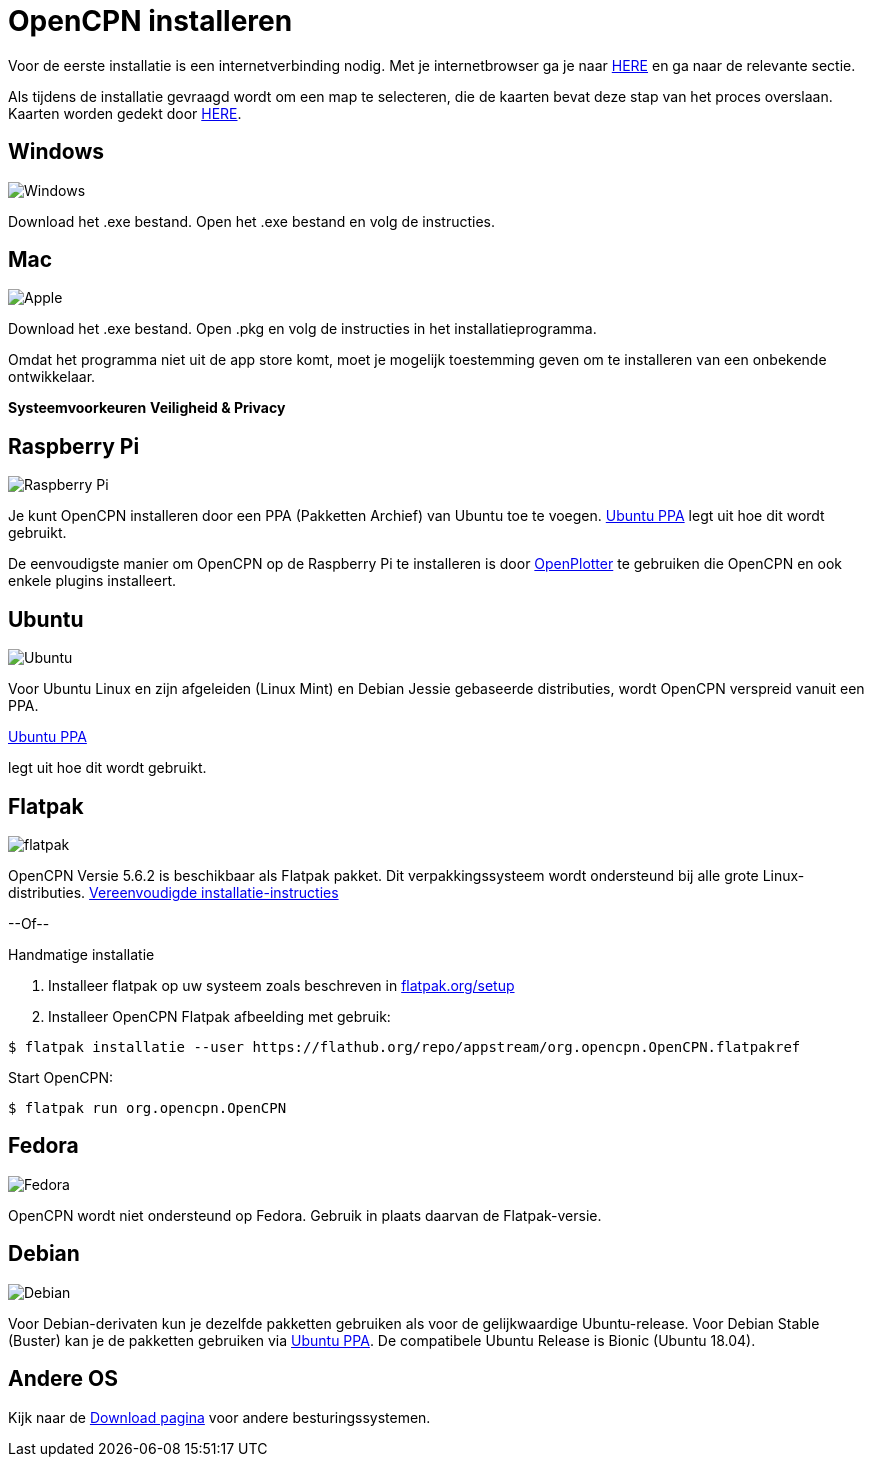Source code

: :experimental:

= OpenCPN installeren

Voor de eerste installatie is een internetverbinding nodig.
Met je internetbrowser ga je naar https://opencpn.org/OpenCPN/info/downloadopencpn.html[HERE] en ga naar de relevante sectie.

Als tijdens de installatie gevraagd wordt om een map te selecteren, die de kaarten bevat deze stap van het proces overslaan. Kaarten worden gedekt door xref:charts:charts.adoc[HERE].

== Windows

image:windows.png[Windows,]

Download het .exe bestand. Open het .exe bestand en volg de instructies.

== Mac

image:apple.png[Apple,]

Download het .exe bestand. Open .pkg en volg de instructies in het installatieprogramma.

Omdat het programma niet uit de app store komt, moet je mogelijk toestemming geven om te installeren van een onbekende ontwikkelaar.

btn:[Systeemvoorkeuren] btn:[Veiligheid &amp; Privacy]

== Raspberry Pi

image:raspberry-pi.svg[Raspberry Pi,]

Je kunt OpenCPN installeren door een PPA (Pakketten Archief) van Ubuntu toe te voegen.  xref:configuring_ubuntu_ppa:configuring_ubuntu_ppa.adoc[Ubuntu PPA] legt uit hoe dit wordt gebruikt.

De eenvoudigste manier om OpenCPN op de Raspberry Pi te installeren is door https://openplotter.readthedocs.io/en/2.x.x/getting_started/installing.html[OpenPlotter] te gebruiken die OpenCPN en ook enkele plugins installeert.

== Ubuntu

image:ubuntu.svg[Ubuntu,]

Voor Ubuntu Linux en zijn afgeleiden (Linux Mint) en Debian Jessie gebaseerde distributies, wordt OpenCPN verspreid vanuit een PPA.

xref:configuring_ubuntu_ppa:configuring_ubuntu_ppa.adoc[Ubuntu PPA] 

legt uit hoe dit wordt gebruikt.

== Flatpak

image:flatpak.png[flatpak,]

OpenCPN Versie 5.6.2 is beschikbaar als Flatpak pakket.  Dit verpakkingssysteem wordt ondersteund bij alle grote Linux-distributies.
https://flathub.org/apps/details/org.opencpn.OpenCPN[Vereenvoudigde installatie-instructies]

--Of--

.Handmatige installatie
. Installeer flatpak op uw systeem zoals beschreven in https://flatpak.org/setup/[flatpak.org/setup]
. Installeer OpenCPN Flatpak afbeelding met gebruik:

----
$ flatpak installatie --user https://flathub.org/repo/appstream/org.opencpn.OpenCPN.flatpakref
----

Start OpenCPN:

----
$ flatpak run org.opencpn.OpenCPN
----

== Fedora

image:fedora.svg[Fedora,]

OpenCPN wordt niet ondersteund op Fedora.
Gebruik in plaats daarvan de Flatpak-versie.

== Debian

image:debian.svg[Debian,]

Voor Debian-derivaten kun je dezelfde pakketten gebruiken als voor de gelijkwaardige Ubuntu-release.
Voor Debian Stable (Buster) kan je de pakketten gebruiken via https://launchpad.net/~opencpn/+archive/ubuntu/opencpn[Ubuntu PPA]. De compatibele Ubuntu Release is Bionic (Ubuntu 18.04).

== Andere OS

Kijk naar de https://opencpn.org/OpenCPN/info/downloadopencpn.html[Download pagina] voor andere besturingssystemen.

----------------

_EXERCISE DIRECTIONS:_
Print every entry above again, exactly as written. Leave the images out.

_EXERCISE RESULT:_
Source code

: :experimental:

= OpenCPN installeren

Voor de eerste installatie is een internetverbinding nodig.
Met je internetbrowser ga je naar https://opencpn.org/OpenCPN/info/downloadopencpn.html[HERE] en ga naar de relevante sectie.

Als tijdens de installatie gevraagd wordt om een map te selecteren, die de kaarten bevat deze stap van het proces overslaan. Kaarten worden gedekt door xref:charts:charts.adoc[HERE].

== Windows

image:windows.png[Windows,]

Download het .exe bestand. Open het .exe bestand en volg de instructies.

== Mac

image:apple.png[Apple,]

Download het .exe bestand. Open .pkg en volg de instructies in het installatieprogramma.

Omdat het programma niet uit de app store komt, moet je mogelijk toestemming geven om te installeren van een onbekende ontwikkelaar.

btn:[Systeemvoorkeuren] btn:[Veiligheid &amp; Privacy]

== Raspberry Pi

image:raspberry-pi.svg[Raspberry Pi,]

Je kunt OpenCPN installeren door een PPA (Pakketten Archief) van Ubuntu toe te voegen.  xref:configuring_ubuntu_ppa:configuring_ubuntu_ppa.adoc[Ubuntu PPA] legt uit hoe dit wordt gebruikt.

De eenvoudigste manier om OpenCPN op de Raspberry Pi te installeren is door https://openplotter.readthedocs.io/en/2.x.x/getting_started/installing.html[OpenPlotter] te gebruiken die OpenCPN en ook enkele plugins installeert.

== Ubuntu

image:ubuntu.svg[Ubuntu,]

Voor Ubuntu Linux en zijn afgeleiden (Linux Mint) en Debian Jessie gebaseerde distributies, wordt OpenCPN verspreid vanuit een PPA.

xref:configuring_ubuntu_ppa:configuring_ubuntu_ppa.adoc[Ubuntu PPA] 

legt uit hoe dit wordt gebruikt.

== Flatpak

image:flatpak.png[flatpak,]

OpenCPN Versie 5.6.2 is beschikbaar als Flatpak pakket.  Dit verpakkingssysteem wordt ondersteund bij alle grote Linux-distributies.
https://flathub.org/apps/details/org.opencpn.OpenCPN[Vereenvoudigde installatie-instructies]

--Of--

.Handmatige installatie
. Installeer flatpak op uw systeem zoals beschreven in https://flatpak.org/setup/[flatpak.org/setup]
. Installeer OpenCPN Flatpak afbeelding met gebruik:

----
$ flatpak installatie --user https://flathub.org/repo/appstream/org.opencpn.OpenCPN.flatpakref
----

Start OpenCPN:

----
$ flatpak run org.opencpn.OpenCPN
----

== Fedora

image:fedora.svg[Fedora,]

OpenCPN wordt niet ondersteund op Fedora.
Gebruik in plaats daarvan de Flatpak-versie.

== Debian

image:debian.svg[Debian,]

Voor Debian-derivaten kun je dezelfde pakketten gebruiken als voor de gelijkwaardige Ubuntu-release.
Voor Debian Stable (Buster) kan je de pakketten gebruiken via https://launchpad.net/~opencpn/+archive/ubuntu/opencpn[Ubuntu PPA]. De compatibele Ubuntu Release is Bionic (Ubuntu 18.04).

== Andere OS

Kijk naar de https://opencpn.org/OpenCPN/info/downloadopencpn.html[Download pagina] voor andere besturingssystemen.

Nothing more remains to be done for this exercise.